▶ [PROBLEM STATEMENT] Pull every line containing "components" from the data.

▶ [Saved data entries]
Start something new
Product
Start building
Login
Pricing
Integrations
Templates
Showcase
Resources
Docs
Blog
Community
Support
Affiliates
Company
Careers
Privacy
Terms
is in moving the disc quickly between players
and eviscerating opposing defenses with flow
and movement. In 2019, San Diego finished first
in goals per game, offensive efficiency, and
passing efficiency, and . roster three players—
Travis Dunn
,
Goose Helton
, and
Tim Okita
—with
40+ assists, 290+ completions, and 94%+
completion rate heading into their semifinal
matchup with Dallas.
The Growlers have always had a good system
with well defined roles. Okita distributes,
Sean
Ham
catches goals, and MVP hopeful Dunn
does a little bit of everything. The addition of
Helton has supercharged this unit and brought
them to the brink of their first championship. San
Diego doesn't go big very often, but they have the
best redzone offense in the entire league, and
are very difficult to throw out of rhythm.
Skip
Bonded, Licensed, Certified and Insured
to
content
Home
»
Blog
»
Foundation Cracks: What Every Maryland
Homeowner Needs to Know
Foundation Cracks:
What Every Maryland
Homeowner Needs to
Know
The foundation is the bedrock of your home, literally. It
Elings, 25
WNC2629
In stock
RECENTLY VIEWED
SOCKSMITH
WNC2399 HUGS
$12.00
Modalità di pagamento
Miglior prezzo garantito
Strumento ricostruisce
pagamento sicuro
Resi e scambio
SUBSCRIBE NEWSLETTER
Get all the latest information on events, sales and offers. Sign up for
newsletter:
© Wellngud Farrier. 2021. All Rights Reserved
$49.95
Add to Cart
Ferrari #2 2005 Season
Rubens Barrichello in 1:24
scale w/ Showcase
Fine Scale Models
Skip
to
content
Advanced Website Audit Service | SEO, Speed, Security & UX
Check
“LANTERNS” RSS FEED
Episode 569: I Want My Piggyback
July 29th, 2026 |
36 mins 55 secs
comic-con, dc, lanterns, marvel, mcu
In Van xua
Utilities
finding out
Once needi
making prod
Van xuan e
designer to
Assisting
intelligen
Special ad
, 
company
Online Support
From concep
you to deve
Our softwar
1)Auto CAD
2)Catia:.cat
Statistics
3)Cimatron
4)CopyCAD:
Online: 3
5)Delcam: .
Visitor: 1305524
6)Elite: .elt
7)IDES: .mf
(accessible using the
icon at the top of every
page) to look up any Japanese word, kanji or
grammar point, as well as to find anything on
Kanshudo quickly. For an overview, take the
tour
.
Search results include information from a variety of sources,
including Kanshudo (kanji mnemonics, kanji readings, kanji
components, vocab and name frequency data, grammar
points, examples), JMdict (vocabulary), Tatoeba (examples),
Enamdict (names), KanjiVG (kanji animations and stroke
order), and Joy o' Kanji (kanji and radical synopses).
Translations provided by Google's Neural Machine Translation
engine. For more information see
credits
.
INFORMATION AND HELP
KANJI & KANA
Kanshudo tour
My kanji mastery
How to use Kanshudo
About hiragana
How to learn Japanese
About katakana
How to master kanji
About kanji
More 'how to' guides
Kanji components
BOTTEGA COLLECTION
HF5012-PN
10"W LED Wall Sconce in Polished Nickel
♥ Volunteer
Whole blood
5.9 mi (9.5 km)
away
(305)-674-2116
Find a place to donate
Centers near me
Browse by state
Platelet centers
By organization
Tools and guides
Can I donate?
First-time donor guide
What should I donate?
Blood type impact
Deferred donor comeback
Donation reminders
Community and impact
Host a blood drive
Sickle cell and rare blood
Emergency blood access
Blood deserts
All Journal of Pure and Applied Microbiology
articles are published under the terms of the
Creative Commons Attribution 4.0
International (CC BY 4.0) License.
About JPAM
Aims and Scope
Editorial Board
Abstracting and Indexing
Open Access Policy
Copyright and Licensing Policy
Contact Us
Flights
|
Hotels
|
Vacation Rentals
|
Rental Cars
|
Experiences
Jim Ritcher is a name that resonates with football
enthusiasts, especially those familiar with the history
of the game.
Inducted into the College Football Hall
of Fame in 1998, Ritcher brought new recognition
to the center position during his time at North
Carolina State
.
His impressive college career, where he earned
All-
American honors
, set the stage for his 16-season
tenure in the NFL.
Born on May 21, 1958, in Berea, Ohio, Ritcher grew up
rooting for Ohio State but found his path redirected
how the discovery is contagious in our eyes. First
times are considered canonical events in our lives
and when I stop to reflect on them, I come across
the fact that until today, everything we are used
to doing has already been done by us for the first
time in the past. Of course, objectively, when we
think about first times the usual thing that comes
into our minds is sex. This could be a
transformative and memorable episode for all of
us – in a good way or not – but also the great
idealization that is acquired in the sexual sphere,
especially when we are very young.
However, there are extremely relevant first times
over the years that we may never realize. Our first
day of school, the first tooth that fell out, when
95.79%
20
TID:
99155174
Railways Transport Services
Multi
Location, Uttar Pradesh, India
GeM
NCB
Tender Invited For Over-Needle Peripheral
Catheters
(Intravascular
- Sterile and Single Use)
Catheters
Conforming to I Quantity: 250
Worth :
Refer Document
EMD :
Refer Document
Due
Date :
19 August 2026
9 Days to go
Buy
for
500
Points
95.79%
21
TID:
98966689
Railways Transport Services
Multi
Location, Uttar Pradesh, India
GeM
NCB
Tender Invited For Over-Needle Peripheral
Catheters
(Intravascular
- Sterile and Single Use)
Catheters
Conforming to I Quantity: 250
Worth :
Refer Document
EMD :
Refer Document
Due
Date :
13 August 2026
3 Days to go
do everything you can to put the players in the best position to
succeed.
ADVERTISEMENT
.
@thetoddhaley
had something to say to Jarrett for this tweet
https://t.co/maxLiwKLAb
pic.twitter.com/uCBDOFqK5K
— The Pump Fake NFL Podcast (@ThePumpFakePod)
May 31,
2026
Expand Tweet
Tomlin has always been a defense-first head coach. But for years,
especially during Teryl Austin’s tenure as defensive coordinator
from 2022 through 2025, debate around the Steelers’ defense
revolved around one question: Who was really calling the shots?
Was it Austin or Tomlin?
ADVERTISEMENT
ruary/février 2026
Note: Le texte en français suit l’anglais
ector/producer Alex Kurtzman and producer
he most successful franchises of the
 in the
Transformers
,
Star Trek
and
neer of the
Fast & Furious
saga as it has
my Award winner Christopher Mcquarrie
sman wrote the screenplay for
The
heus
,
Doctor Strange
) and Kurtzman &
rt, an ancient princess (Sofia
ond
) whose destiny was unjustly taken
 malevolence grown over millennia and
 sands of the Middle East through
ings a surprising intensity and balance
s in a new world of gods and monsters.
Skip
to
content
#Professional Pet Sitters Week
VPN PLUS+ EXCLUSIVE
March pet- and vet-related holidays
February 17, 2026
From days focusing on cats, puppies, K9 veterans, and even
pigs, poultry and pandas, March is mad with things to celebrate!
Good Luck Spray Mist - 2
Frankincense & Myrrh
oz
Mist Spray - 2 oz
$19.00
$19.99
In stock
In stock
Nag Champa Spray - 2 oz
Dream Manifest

▶ [RESULT FOR THIS EXERCISE]
components, vocab and name frequency data, grammar
Kanji components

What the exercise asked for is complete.